--- START ---

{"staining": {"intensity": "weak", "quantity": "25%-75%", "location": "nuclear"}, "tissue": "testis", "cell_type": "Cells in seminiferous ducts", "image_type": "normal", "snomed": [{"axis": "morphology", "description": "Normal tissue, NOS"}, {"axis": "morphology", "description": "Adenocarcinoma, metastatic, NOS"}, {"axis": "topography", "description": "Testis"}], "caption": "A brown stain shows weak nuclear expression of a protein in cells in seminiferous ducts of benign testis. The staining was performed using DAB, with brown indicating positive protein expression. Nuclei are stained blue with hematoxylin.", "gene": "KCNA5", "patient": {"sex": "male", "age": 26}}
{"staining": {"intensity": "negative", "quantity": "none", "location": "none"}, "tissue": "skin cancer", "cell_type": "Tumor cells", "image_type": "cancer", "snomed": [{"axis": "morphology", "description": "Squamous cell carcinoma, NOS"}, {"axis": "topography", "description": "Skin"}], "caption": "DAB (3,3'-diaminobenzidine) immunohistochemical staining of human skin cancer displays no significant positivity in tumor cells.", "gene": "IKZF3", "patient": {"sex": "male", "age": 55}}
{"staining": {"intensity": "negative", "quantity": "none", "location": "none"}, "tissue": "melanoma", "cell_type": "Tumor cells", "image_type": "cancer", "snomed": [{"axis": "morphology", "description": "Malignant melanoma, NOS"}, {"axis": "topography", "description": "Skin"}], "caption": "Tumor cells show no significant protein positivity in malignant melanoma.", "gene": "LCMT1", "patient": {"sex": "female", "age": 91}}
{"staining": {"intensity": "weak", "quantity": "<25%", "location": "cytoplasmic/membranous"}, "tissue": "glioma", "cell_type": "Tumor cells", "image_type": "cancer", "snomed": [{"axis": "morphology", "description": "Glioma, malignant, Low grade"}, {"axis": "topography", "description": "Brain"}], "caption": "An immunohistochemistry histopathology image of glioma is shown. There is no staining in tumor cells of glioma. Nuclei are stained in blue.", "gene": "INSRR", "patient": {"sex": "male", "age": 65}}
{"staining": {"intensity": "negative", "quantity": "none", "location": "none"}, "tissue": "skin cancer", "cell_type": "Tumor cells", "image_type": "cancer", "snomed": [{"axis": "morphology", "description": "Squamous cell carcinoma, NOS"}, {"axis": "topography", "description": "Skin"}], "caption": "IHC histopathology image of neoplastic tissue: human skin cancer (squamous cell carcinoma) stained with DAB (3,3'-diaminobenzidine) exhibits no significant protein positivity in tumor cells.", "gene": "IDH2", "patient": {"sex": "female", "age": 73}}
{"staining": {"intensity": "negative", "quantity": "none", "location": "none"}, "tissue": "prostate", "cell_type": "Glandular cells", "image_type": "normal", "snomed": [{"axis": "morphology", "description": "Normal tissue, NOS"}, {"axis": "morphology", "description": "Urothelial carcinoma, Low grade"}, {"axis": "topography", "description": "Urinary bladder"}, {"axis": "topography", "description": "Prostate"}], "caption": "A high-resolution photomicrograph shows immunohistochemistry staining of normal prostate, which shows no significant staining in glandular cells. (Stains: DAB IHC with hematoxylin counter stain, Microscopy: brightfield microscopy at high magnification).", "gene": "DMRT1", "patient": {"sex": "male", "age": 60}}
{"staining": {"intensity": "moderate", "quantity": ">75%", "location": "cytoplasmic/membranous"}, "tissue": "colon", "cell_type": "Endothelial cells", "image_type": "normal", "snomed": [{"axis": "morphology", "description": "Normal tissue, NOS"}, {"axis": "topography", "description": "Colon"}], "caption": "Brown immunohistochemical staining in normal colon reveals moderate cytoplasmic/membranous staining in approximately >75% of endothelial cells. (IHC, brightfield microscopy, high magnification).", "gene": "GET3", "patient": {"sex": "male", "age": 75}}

--- END ---

## PROBLEM
Scan the material above. Return every line containing the string "microscopy".

## ANSWER AREA
{"staining": {"intensity": "negative", "quantity": "none", "location": "none"}, "tissue": "prostate", "cell_type": "Glandular cells", "image_type": "normal", "snomed": [{"axis": "morphology", "description": "Normal tissue, NOS"}, {"axis": "morphology", "description": "Urothelial carcinoma, Low grade"}, {"axis": "topography", "description": "Urinary bladder"}, {"axis": "topography", "description": "Prostate"}], "caption": "A high-resolution photomicrograph shows immunohistochemistry staining of normal prostate, which shows no significant staining in glandular cells. (Stains: DAB IHC with hematoxylin counter stain, Microscopy: brightfield microscopy at high magnification).", "gene": "DMRT1", "patient": {"sex": "male", "age": 60}}
{"staining": {"intensity": "moderate", "quantity": ">75%", "location": "cytoplasmic/membranous"}, "tissue": "colon", "cell_type": "Endothelial cells", "image_type": "normal", "snomed": [{"axis": "morphology", "description": "Normal tissue, NOS"}, {"axis": "topography", "description": "Colon"}], "caption": "Brown immunohistochemical staining in normal colon reveals moderate cytoplasmic/membranous staining in approximately >75% of endothelial cells. (IHC, brightfield microscopy, high magnification).", "gene": "GET3", "patient": {"sex": "male", "age": 75}}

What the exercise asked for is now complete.